Setting priorities for verification-related research
The following are some of the priority areas that are likely to emerge as the CTBTO links the outcomes of ISS09 to the verification needs of the CTBT:
- It is extremely difficult to detect and locate the numerous earthquakes and mining explosions that occur every day whilst simultaneously searching for evidence of a potential underground explosion. Analysts at the CTBTO’s International Data Centre (IDC) currently review automatically generated lists of events in an interactive way in order to find missed events and discard invalid ones. Modern machine-learning methods offer hope for a radical rethink of the way in which automatic events are located using data from the IMS network. One of the CTBTO’s aims is to capture the highly specialized expertise and accumulated experience of analysts and incorporate this into automatic processing.
- Knowledge about the way in which seismic waves travel through the Earth and sound waves travel through the oceans and atmosphere still requires some improvement, which will increase the accuracy with which events can be located.
- Radionuclide monitoring is central to the verification regime because the detection of radionuclides is the only direct way of establishing beyond doubt that an explosion was indeed nuclear. Further improvements in the instrumentation necessary for increasing the sensitivity and reliability of IMS radionuclide stations is another area of great importance to the CTBTO.

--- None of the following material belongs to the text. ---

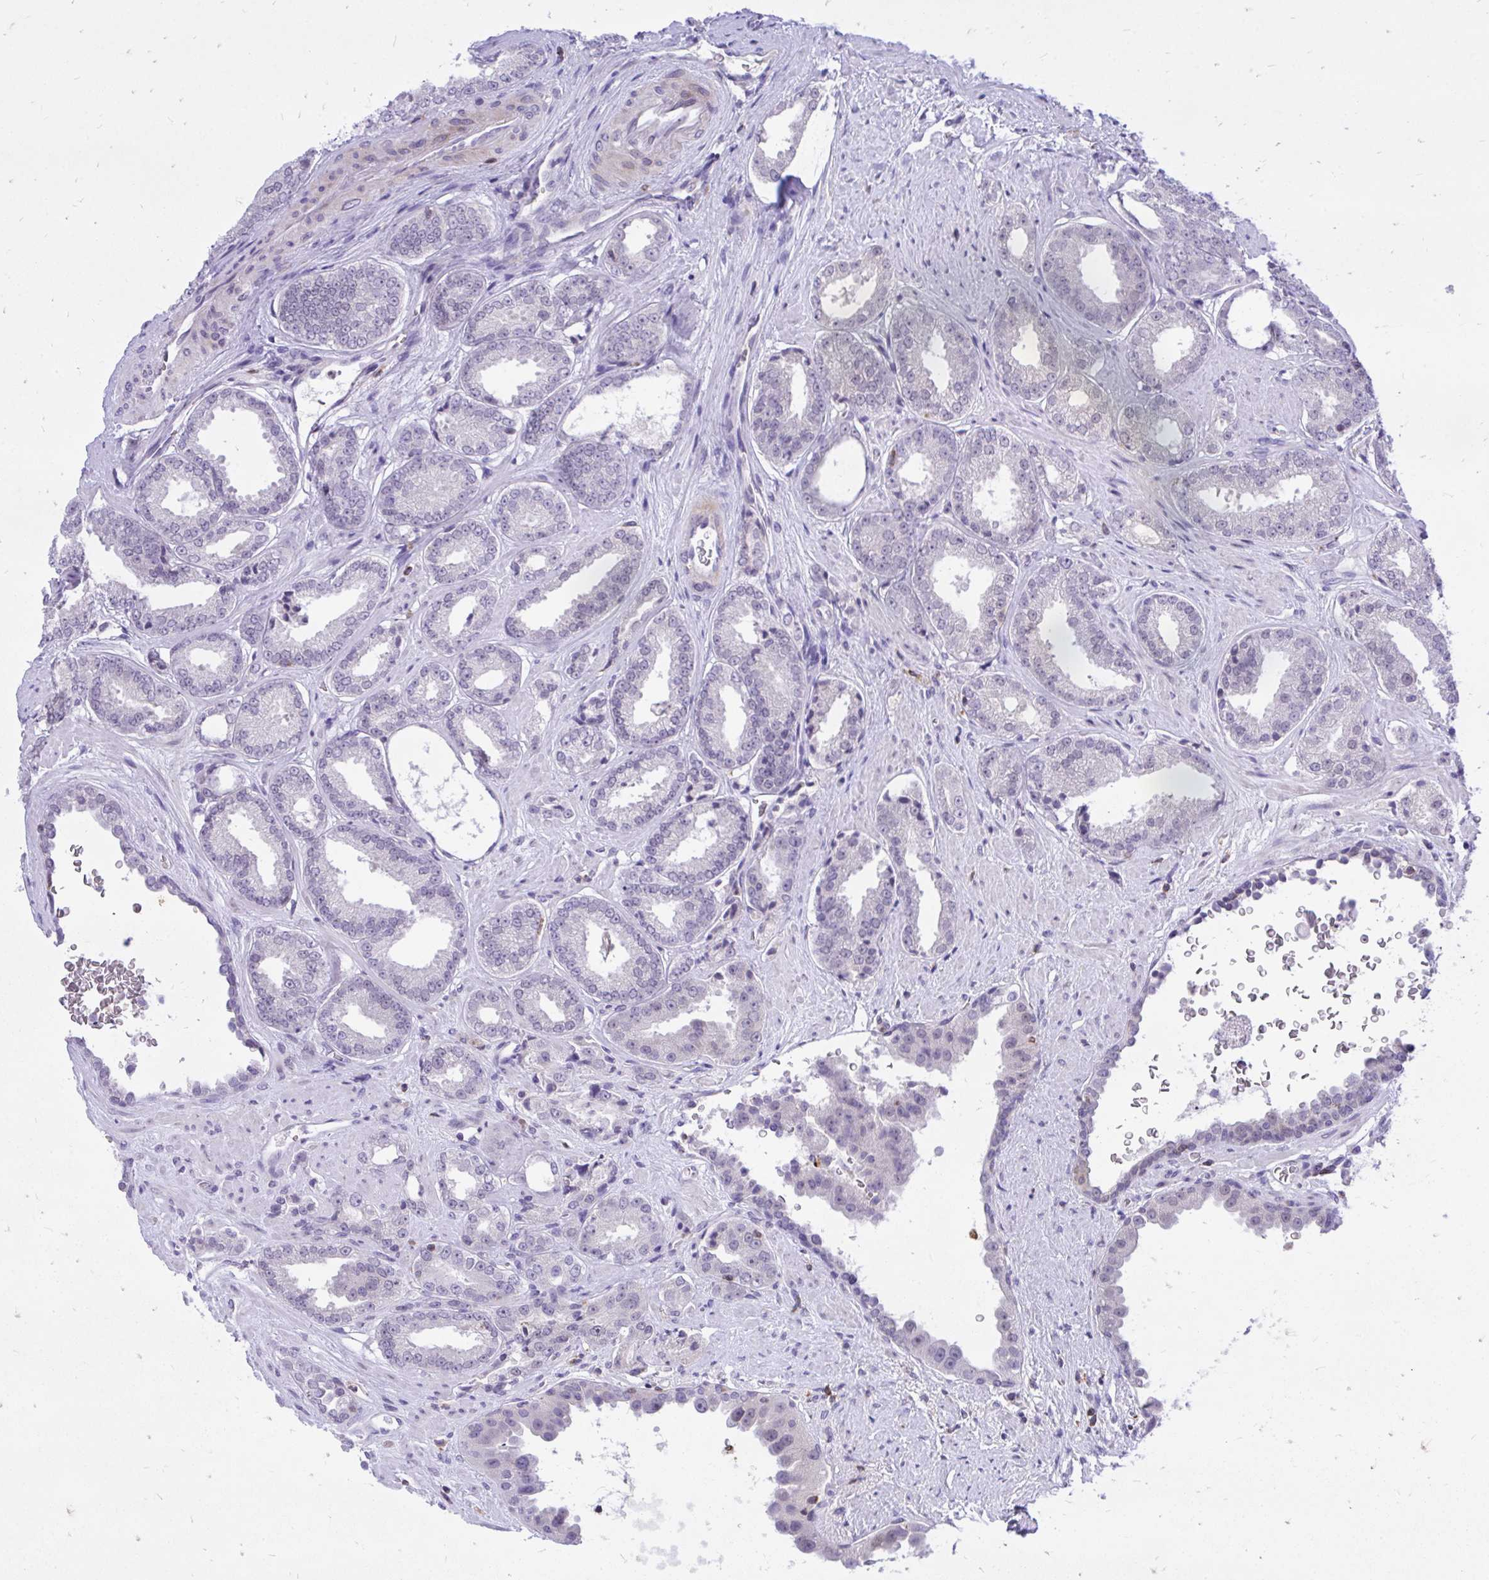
{"staining": {"intensity": "negative", "quantity": "none", "location": "none"}, "tissue": "prostate cancer", "cell_type": "Tumor cells", "image_type": "cancer", "snomed": [{"axis": "morphology", "description": "Adenocarcinoma, Low grade"}, {"axis": "topography", "description": "Prostate"}], "caption": "Prostate low-grade adenocarcinoma was stained to show a protein in brown. There is no significant expression in tumor cells.", "gene": "CXCL8", "patient": {"sex": "male", "age": 67}}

- The CTBTO also operates a network to detect radioactive noble gas. This is especially important for detecting underground nuclear explosions because a gas is more likely to escape into the atmosphere than solid particles. However, the circumstances in which gas can migrate to the Earth’s surface and into the atmosphere from an underground test is not well understood, and will attract further research interest. This applies not only to the interpretation of IMS data, but also to the conduct of an on-site inspection (OSI).

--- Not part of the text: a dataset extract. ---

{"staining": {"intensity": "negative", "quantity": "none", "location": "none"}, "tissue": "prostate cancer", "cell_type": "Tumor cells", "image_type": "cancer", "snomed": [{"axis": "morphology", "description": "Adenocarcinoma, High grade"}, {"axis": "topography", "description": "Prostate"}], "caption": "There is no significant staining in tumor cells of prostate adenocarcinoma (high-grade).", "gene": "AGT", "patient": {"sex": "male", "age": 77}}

- The detection of a suspicious radionuclide by one or more IMS stations does not alone provide information about its origin. Precise calculations of the large-scale movement of air masses to determine the origin of the radionuclide are required through a process called Atmospheric Transport Modelling (ATM). Further ATM improvements will include a selective increase in the level of detail of the calculations performed.
- For the OSI regime to be operational after the Treaty’s entry into force, all procedures and methods developed for OSIs have to be applied on an experimental basis and equipment must be tested. The Treaty specifies a maximum area of 1,000 km² for an OSI, but this is a very large area over which to apply OSI technologies within a restricted time period. Among the issues therefore to be resolved is a need for a formal methodology for defining the OSI area of search, and for directing the focus of data acquisition as the OSI proceeds.
- The Global Communications Infrastructure (GCI) ensures data transmission from the facilities making up the IMS in near-real time via satellite to the IDC in Vienna. Data transmission is a rapidly changing field and a review of the communications concept would help meet current and anticipated changes in communications technology and costs. A review would also respond to the evolving needs of global data communication in support of Treaty verification.
- The CTBTO has already established a Virtual Data Exploitation Centre (vDEC), which will provide a platform for the development, testing and evaluation of new and improved methods for processing, analyzing and interpreting data. This initiative was reported in ISS09 and will continue to be enhanced.
Maintaining a close relationship with the scientific community
As the IMS approaches completion, with over 250 monitoring facilities around the world already fully operational, the CTBTO recognizes the importance of staying attuned to the latest developments in the sciences underpinning the CTBT. It also appreciates the need to assess these developments regularly in relation to the verification mandate. Close cooperation with the technical and scientific community is of paramount importance for the credibility of the CTBT verification regime in the long term. ISS09 was a very important step in the CTBTO’s ongoing efforts in this regard. The upcoming S&T 2011 Conference will continue with the important process of fostering strong and lasting ties with the technical and scientific community.